# JOB ITEM:
Quote all of the text in the material below verbatim, leaving out the pictures.

# DATASET EXCERPTS:
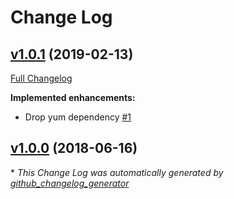 # Change Log

## [v1.0.1](https://github.com/bodgit/puppet-scl/tree/v1.0.1) (2019-02-13)
[Full Changelog](https://github.com/bodgit/puppet-scl/compare/v1.0.0...v1.0.1)

**Implemented enhancements:**

- Drop yum dependency [\#1](https://github.com/bodgit/puppet-scl/issues/1)

## [v1.0.0](https://github.com/bodgit/puppet-scl/tree/v1.0.0) (2018-06-16)


\* *This Change Log was automatically generated by [github_changelog_generator](https://github.com/skywinder/Github-Changelog-Generator)*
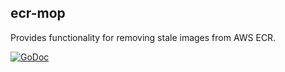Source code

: ecr-mop
-------

Provides functionality for removing stale images from AWS ECR.

[![GoDoc](https://godoc.org/github.com/LloydGriffiths/ecr-mop?status.svg)](https://godoc.org/github.com/LloydGriffiths/ecr-mop)
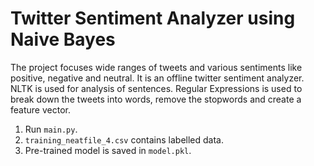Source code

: # Twitter Sentiment Analyzer using Naive Bayes

The project focuses wide ranges of tweets and various sentiments like positive, negative and neutral. It is an offline twitter sentiment analyzer. NLTK is used for analysis of sentences. Regular Expressions is used to break down the tweets into words, remove the stopwords and create a feature vector.

1. Run `main.py`.
2. `training_neatfile_4.csv` contains labelled data.
3. Pre-trained model is saved in `model.pkl`.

# ANSWER TO THIS TASK:
 # Change Log

## [v1.0.1](https://github.com/bodgit/puppet-scl/tree/v1.0.1) (2019-02-13)
[Full Changelog](https://github.com/bodgit/puppet-scl/compare/v1.0.0...v1.0.1)

**Implemented enhancements:**

- Drop yum dependency [\#1](https://github.com/bodgit/puppet-scl/issues/1)

## [v1.0.0](https://github.com/bodgit/puppet-scl/tree/v1.0.0) (2018-06-16)


\* *This Change Log was automatically generated by [github_changelog_generator](https://github.com/skywinder/Github-Changelog-Generator)*
Source code

: ecr-mop
-------

Provides functionality for removing stale images from AWS ECR.

[![GoDoc](https://godoc.org/github.com/LloydGriffiths/ecr-mop?status.svg)](https://godoc.org/github.com/LloydGriffiths/ecr-mop)
Source code

: # Twitter Sentiment Analyzer using Naive Bayes

The project focuses wide ranges of tweets and various sentiments like positive, negative and neutral. It is an offline twitter sentiment analyzer. NLTK is used for analysis of sentences. Regular Expressions is used to break down the tweets into words, remove the stopwords and create a feature vector.

1. Run `main.py`.
2. `training_neatfile_4.csv` contains labelled data.
3. Pre-trained model is saved in `model.pkl`.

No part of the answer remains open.